Games and Improvisations

Hommage à György Kurtág

Verlag/Label: Intakt Records, Intakt CD 203
erschienen in: Neue Zeitschrift für Musik 2012/06 , Seite 87

Musikalische Wertung: 5
Technische Wertung: 5
Booklet: 5

Von manchen Menschen bleibt ein Foto, eine Zeichnung, ein Gedicht. Von anderen bleiben Klänge, oft in erdrückender Masse, von manchen in reduzierter, gegen Null tendierender Größe. Kurze, «entkleidete» Tonpartikel, in bewusster Vorgehensweise als Rudiment geschaffen, existieren bei einer überschaubaren Zahl von Tonschöpfern. Vielleicht ist es für die meisten Komponisten ein Trauma, hätten sie nur einen derart begrenzten Tonumfang zur Verfügung.

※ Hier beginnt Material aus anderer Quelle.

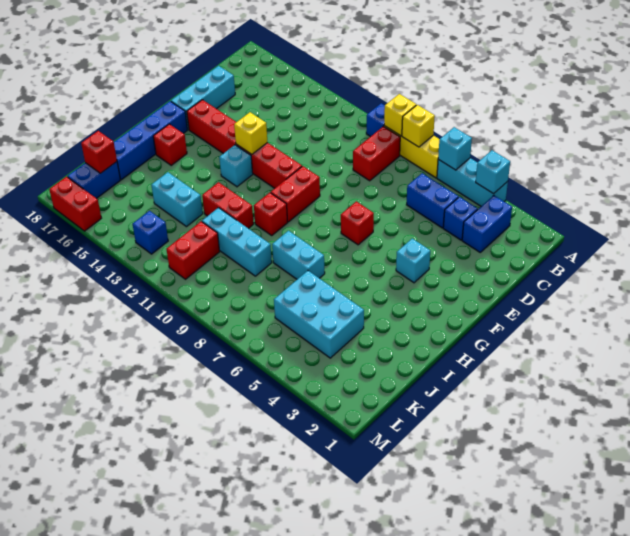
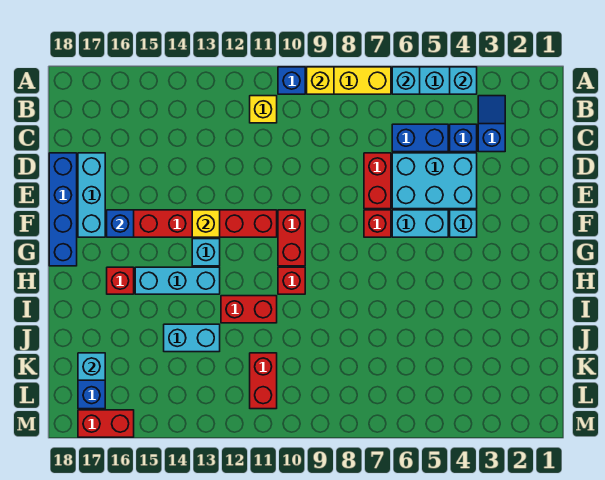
yellow 1x1 brick [402,105,435,147] -> yellow 1x1 brick moved to [250,96,277,123]
blue 1x2 brick [462,195,512,252] -> blue 1x2 slope [478,96,505,152]
red 1x2 brick [353,126,400,181] -> red 1x2 brick moved to [364,153,391,209]
blue 1x4 brick [114,101,187,180] -> blue 1x4 brick moved to [49,153,77,266]
cyan 1x2 brick [272,231,325,279] -> cyan 1x2 brick moved to [392,210,448,237]
cyan 2x3 brick [274,271,364,358] -> cyan 2x3 brick moved to [392,153,477,209]
cyan 1x3 brick [202,208,272,276] -> cyan 1x3 brick moved to [135,267,220,294]
red 1x1 brick [81,131,117,173] -> cyan 1x1 brick [78,353,105,380]
blue 1x1 brick [133,211,168,254] -> blue 1x1 brick moved to [107,210,134,237]

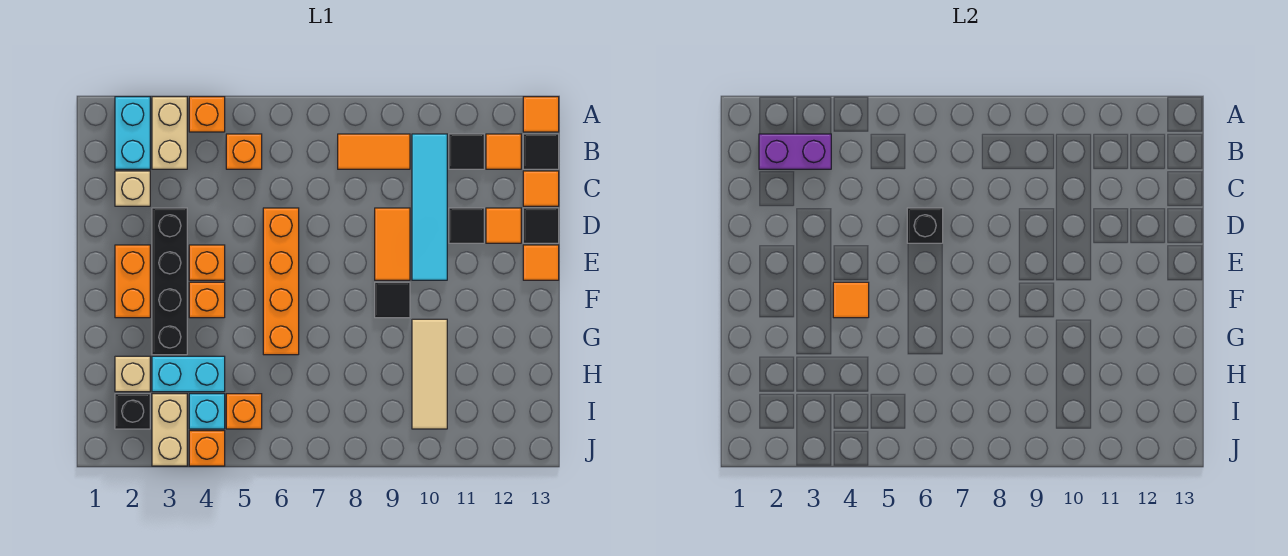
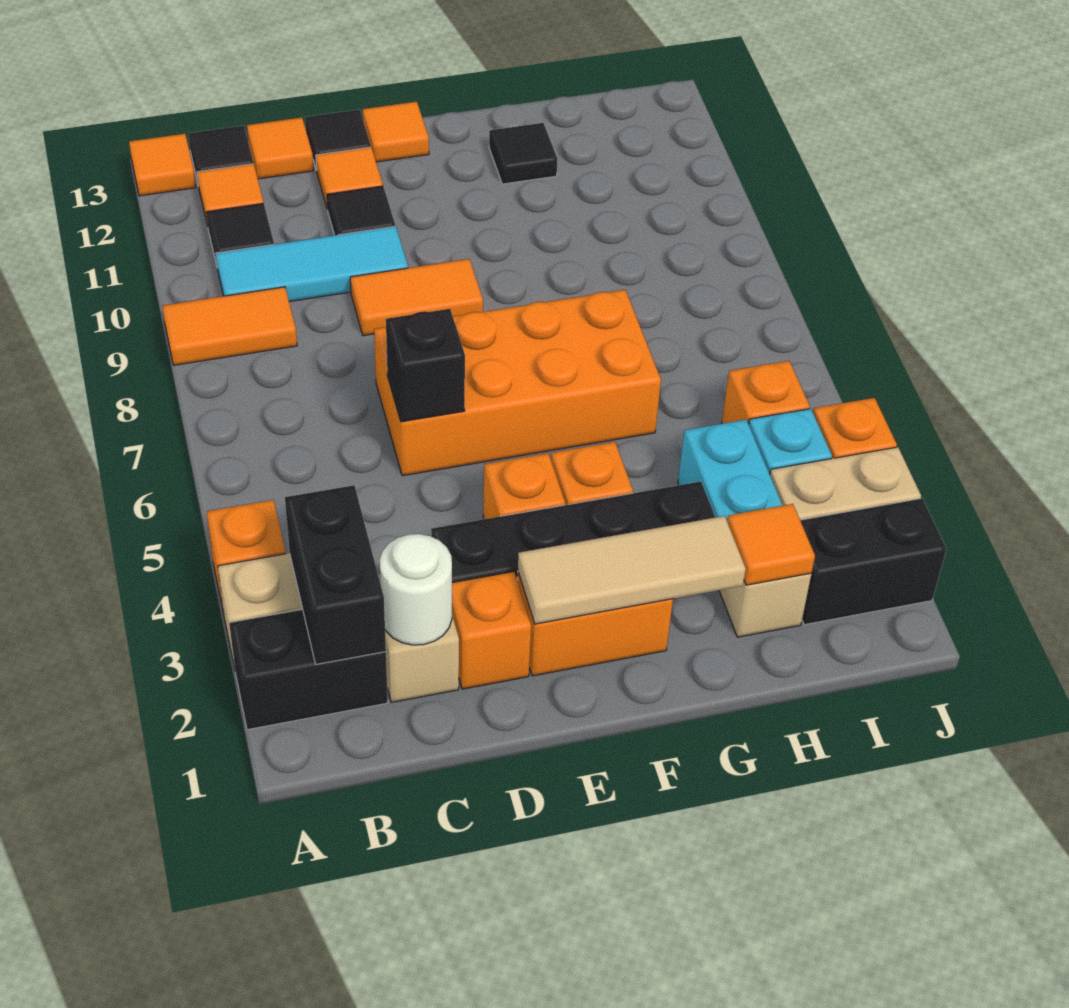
cyan 1x2 brick [115,97,150,169] -> black 1x2 brick [229,609,388,730]
purple 1x2 brick [759,134,831,169] -> black 1x2 brick [285,485,386,664]
orange 1x1 brick [226,134,262,169] -> orange 1x1 brick moved to [452,572,531,689]
orange 1x2 tile [338,134,410,169] -> orange 1x2 tile turned to [162,287,297,365]
cyan 1x4 tile [412,134,447,280] -> cyan 1x3 tile [216,226,408,302]
none -> white 1x1 round brick [380,534,452,645]
orange 1x4 brick [263,208,299,355] -> orange 2x4 brick [374,290,661,476]
orange 1x1 tile [833,282,869,318] -> orange 1x1 tile moved to [727,504,815,585]
black 1x1 tile [375,282,410,318] -> black 1x1 tile moved to [489,123,558,184]
tan 1x3 tile [412,319,447,429] -> tan 1x3 tile moved to [518,516,746,624]
black 1x1 brick [115,394,150,429] -> black 1x2 brick [800,498,946,625]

Der ungarische Komponist György Kurtág begann 1973 damit, eine Sammlung von Spielen (Játékok) mit zwei- und vierhändigen Stücken für Klavier anzulegen, die als «work in progress» einen enzyklopädischen Charakter besitzt. Im Ursprung für Kinder gedacht, fand die Sammlung explosionsartige Vermehrung und umfasst heute mehrere hundert einzelne Stücke.
Kurtág selbst führte gemeinsam mit seiner Ehefrau Márta Stücke aus Játékok öffentlich auf und brachte sie auf Tonträger (ECM New Series 1619). Die Schweizer Pianistin Katharina We­ber ging mit Barry Guy und Balts Nill einen etwas anderen Weg, indem sie Kurtágs Musiktropfen mit eigenen Improvisationen «verlängerten», manche der kurzen Stücke um das Zehn- bis Zwanzigfache. Die ausgewählten elf Klavierstücke von Kurtág und die neun Trio-Improvisationen füllen 47 Minuten lang einen x-beliebigen Raum mit Zeit und ihrer konzentriert hörbaren Vergänglichkeit. So wird aus einem notierten Ablaufplan (= Partitur) ein struk­turiertes Klangchaos.